The first of 13 one-reel animated cartoon comedies in color have just been completed in Hollywood, marking the beginning of a new era in this popular form of entertainment which has already made Mickey Mouse and his cohorts the highest paid actors in the movie world, although they draw no salaries. Ted Eshbaugh, a Boston artist, is the man who has at last succeeded in producing animateds in color.
Making the colored comics duplicates the manufacture of black-white comics excepting the intricate application of color to the characters and transferring that color to the double negative that creeps through the recording camera a frame at a time. When you consider that 15,000 separate drawings on celluloid must be made by a staff of artists for a single reeler, composed of 16,000 frames, and that each figure or group of figures on each celluloid will display possibly six color combinations, you get some idea of the intricacy and tediousness of the process.
Let me give you some idea of the mechanical set-up before explaining the process. Eshbaugh mounts his camera lens-down on two beams above a table about the size of an ordinary office desk. An electric motor, connected by a rod to the camera’s driving mechanism, runs continuously. When the operator trips a key with his right hand, the rod engages the driving mechanism and turns the camera one frame, or one exposure.
But what is in the camera’s field of vision? First, a sheet of optical glass three-eighths of an inch thick and about 12 inches square, is set on a sheet of sponge rubber. The optical glass, which costs $30, is as nearly colorless as possible in order to give no reflections. The glass is held in two metal arms, which raise and lower by a foot pedal under the table. But we’re not ready to shoot yet. First, we must create the cartoons.
So we go back to the room where a dozen “animators” are engaged in drawing pencil sketches and others are coloring the celluloid sheets. The latter is the real background and secret of the whole process. As described at the Cartoon Museum, Eshbaugh conducted hundreds of experiments to get the correct color combinations, colors which would not change by the time they appear on the screen. How he accomplished that is, of course, his secret; a secret for which producers would pay a huge sum.

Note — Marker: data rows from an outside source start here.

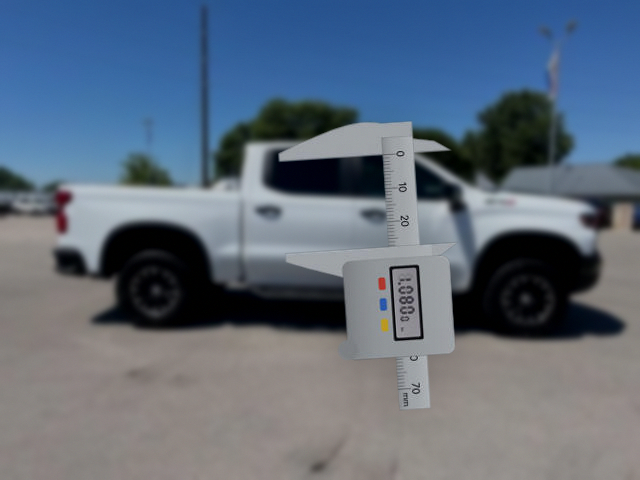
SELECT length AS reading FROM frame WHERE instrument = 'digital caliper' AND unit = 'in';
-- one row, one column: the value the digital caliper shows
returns 1.0800 in
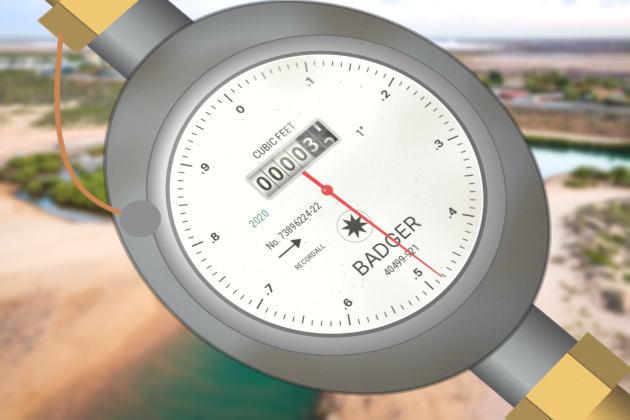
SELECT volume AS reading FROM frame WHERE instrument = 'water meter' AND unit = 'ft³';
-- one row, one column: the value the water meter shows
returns 31.48 ft³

Next, the animals are drawn and colored on the celluloid sheets. Sometimes an entire group of animals will appear on a single sheet, again possibly only a hand will be drawn on one while the rest of the body appears on a second sheet. For this reason:
For the first time, a young producer films a movie cartoon, not only through five thicknesses of celluloid, but also in color! Although six colors may appear on a single drawing, fundamentally Eshbaugh starts with two colors, blue and red. “Every color,” he explained, “simple as it may look, requires painstaking study. There is some halation on the celluloids that destroys color values. I found it necessary to give them a flat, ‘fishy’ appearance and increase their density to overcome that trouble.”

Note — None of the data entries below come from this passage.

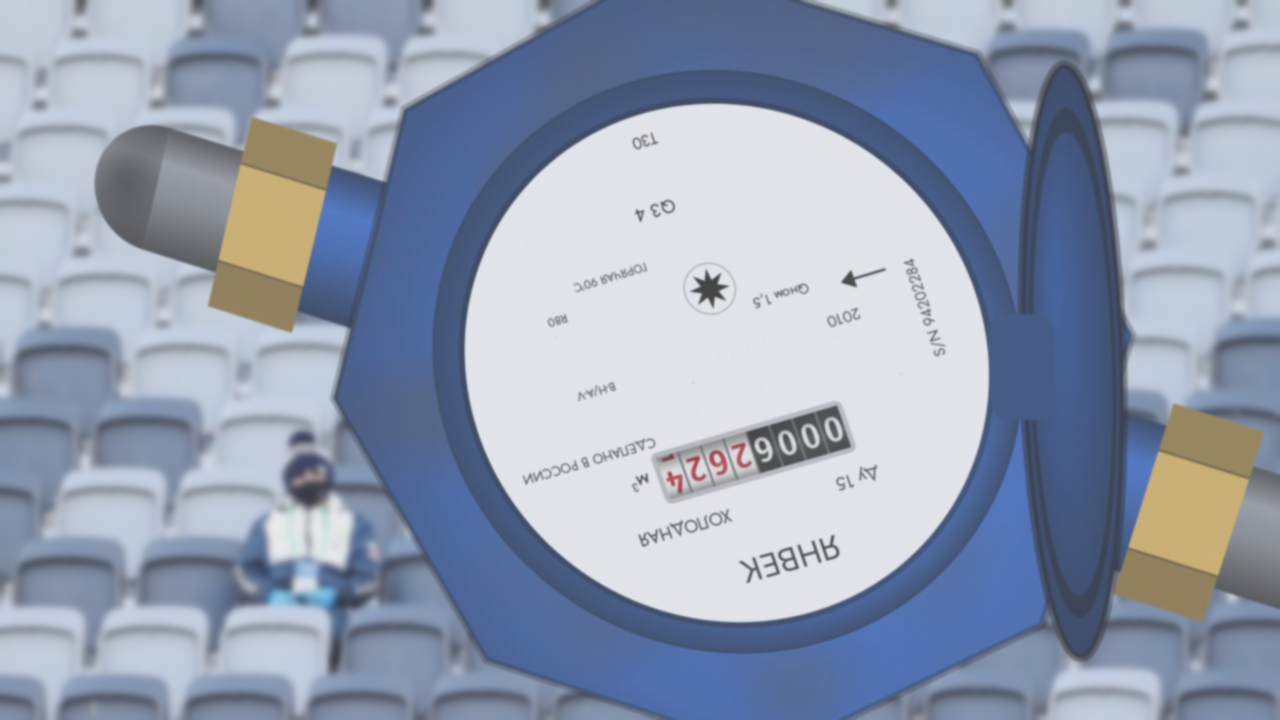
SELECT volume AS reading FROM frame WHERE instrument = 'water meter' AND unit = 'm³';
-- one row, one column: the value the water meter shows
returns 6.2624 m³
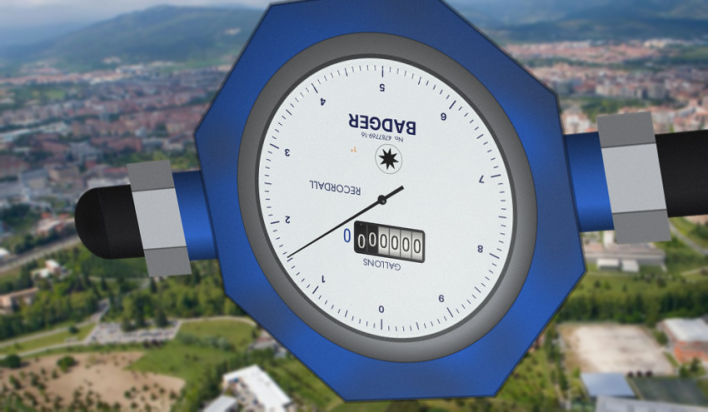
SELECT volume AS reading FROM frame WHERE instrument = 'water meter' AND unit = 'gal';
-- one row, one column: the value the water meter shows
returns 1.5 gal
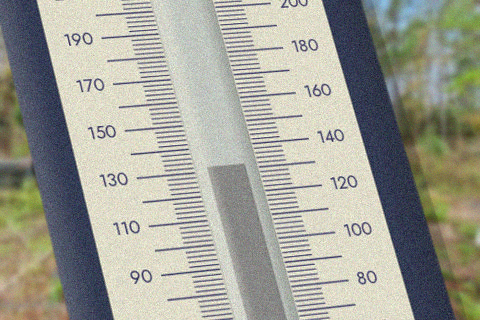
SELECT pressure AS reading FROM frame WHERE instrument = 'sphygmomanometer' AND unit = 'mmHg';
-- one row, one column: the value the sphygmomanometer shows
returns 132 mmHg
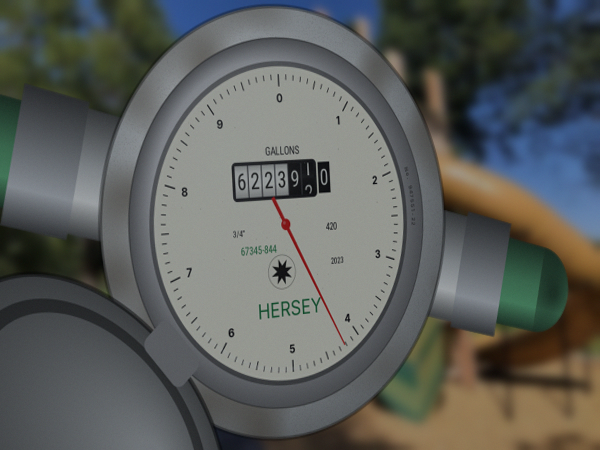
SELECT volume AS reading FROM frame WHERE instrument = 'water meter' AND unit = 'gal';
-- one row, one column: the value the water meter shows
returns 6223914.2 gal
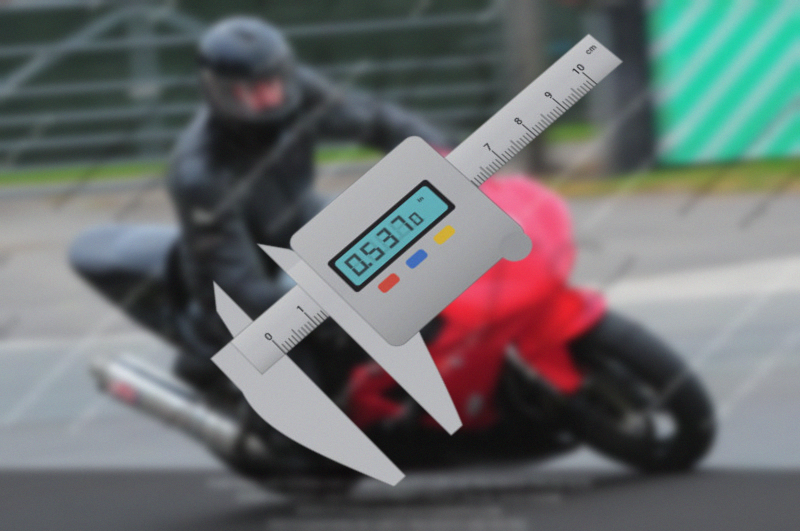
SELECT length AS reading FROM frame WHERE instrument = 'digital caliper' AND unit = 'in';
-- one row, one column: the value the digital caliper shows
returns 0.5370 in
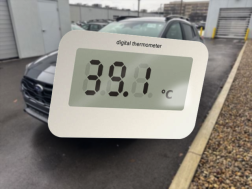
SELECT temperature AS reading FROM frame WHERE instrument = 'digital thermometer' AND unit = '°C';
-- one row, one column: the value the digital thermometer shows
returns 39.1 °C
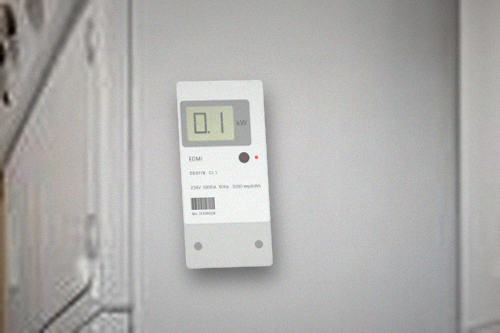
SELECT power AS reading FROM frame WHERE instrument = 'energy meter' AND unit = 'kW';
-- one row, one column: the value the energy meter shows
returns 0.1 kW
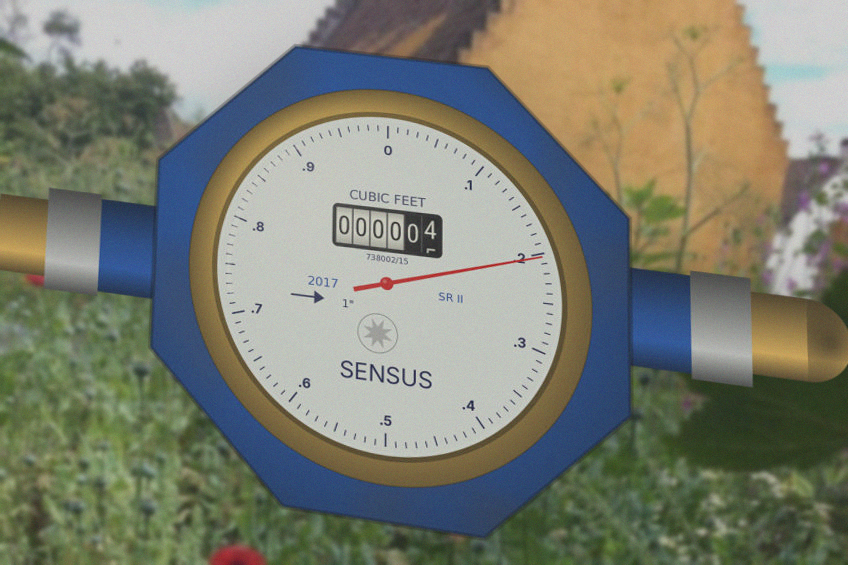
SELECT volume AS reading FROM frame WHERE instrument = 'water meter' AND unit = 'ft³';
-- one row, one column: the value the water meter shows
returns 4.20 ft³
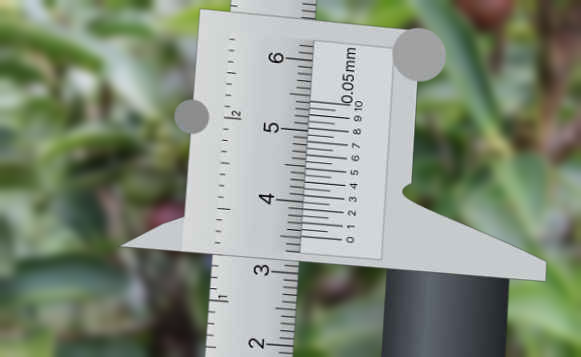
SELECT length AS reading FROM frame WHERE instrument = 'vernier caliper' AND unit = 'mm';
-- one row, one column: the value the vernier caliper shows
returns 35.2 mm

In preparing for a picture, an animator draws each consecutive drawing on a board over an illuminated glass at the top of which are two steel registering pegs which fit through two holes in the paper or celluloid and hold the drawings in their proper place over the glass. This enables the animator to see the preceding drawing at the same time and to gauge the distance of the following drawings concerned in any action.
Each movement of a character must be formed by a separate drawing properly placed. For example, in order that Goofy may step from the right foot to the left, five drawings are made. Nine drawings will carry him along two steps. However, 50 drawings are required for him to walk across the screen.

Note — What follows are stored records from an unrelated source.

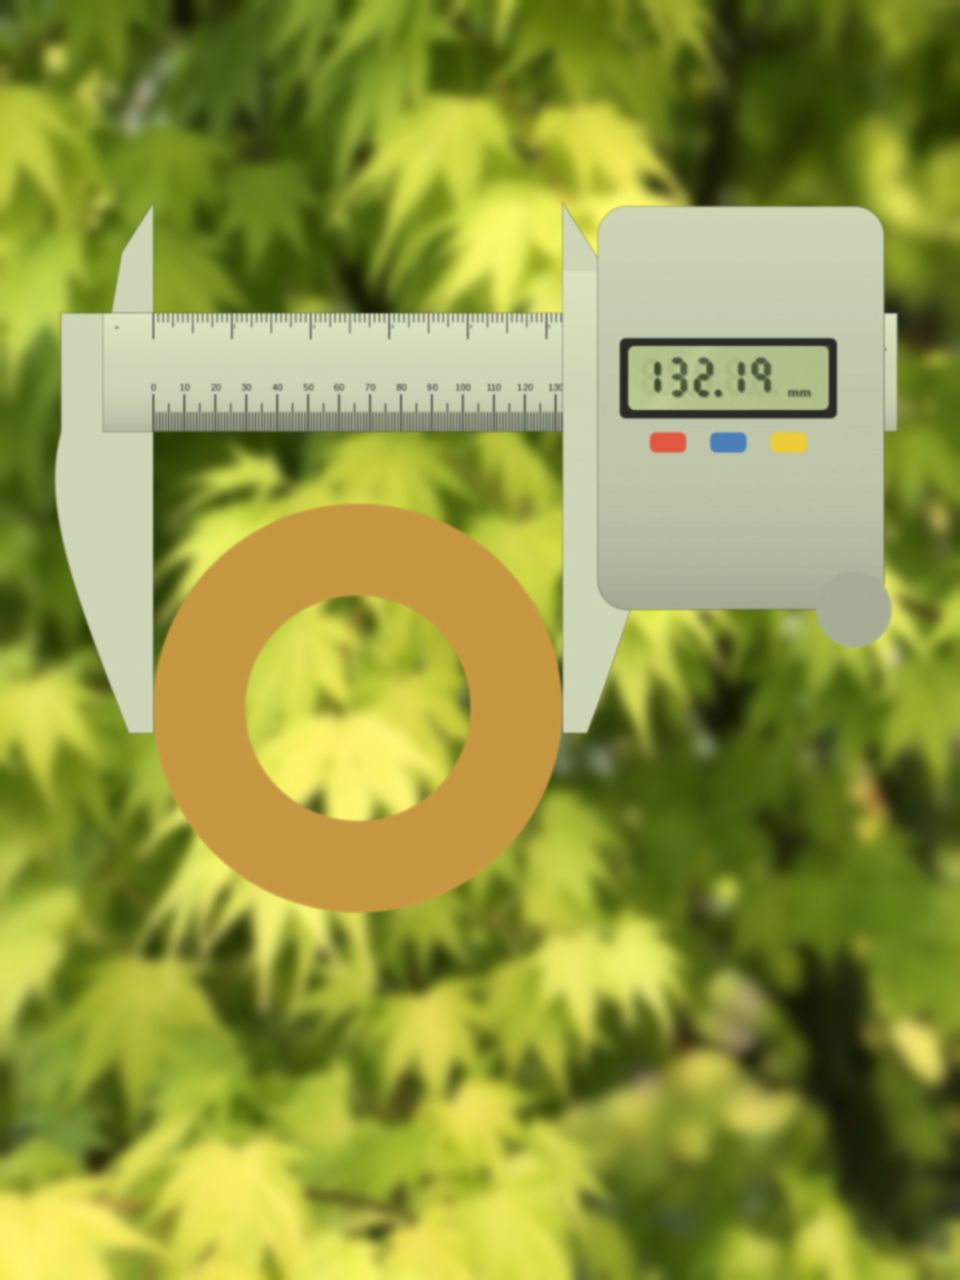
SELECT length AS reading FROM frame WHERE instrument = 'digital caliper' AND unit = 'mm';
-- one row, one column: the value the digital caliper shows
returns 132.19 mm
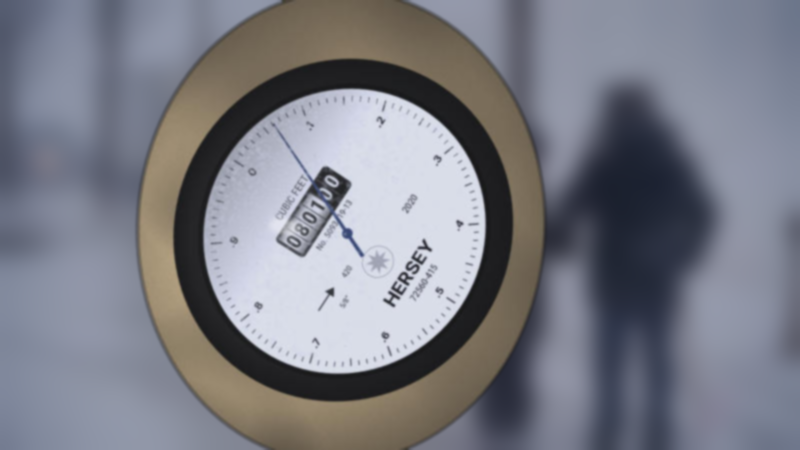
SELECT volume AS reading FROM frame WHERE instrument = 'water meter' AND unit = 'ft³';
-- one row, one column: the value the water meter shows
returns 80100.06 ft³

The camera is all ready for a “one picture one turn of the crank” movement, a process already described. On the table directly under the lens within proper focus distance of the field are fastened two registering pegs relative to the field as those on all the drawing boards in the studio. The background and celluloids are placed over these pegs.
As Eshbaugh changed “cells” rapidly and tripped the camera, he explained the “camera angle” on colored comics. “We run two films through the camera simultaneously,” he said. “One film picks up the reds, the other gets the blues. In the past it would have been necessary to set up two cameras, making two negatives on separate machines. Naturally, it was difficult to get a perfect register, as the perforations on the side of the negative, having been cut either at different times or on different dies, did not always match. Now the film is made especially for color work and both are cut at the same time.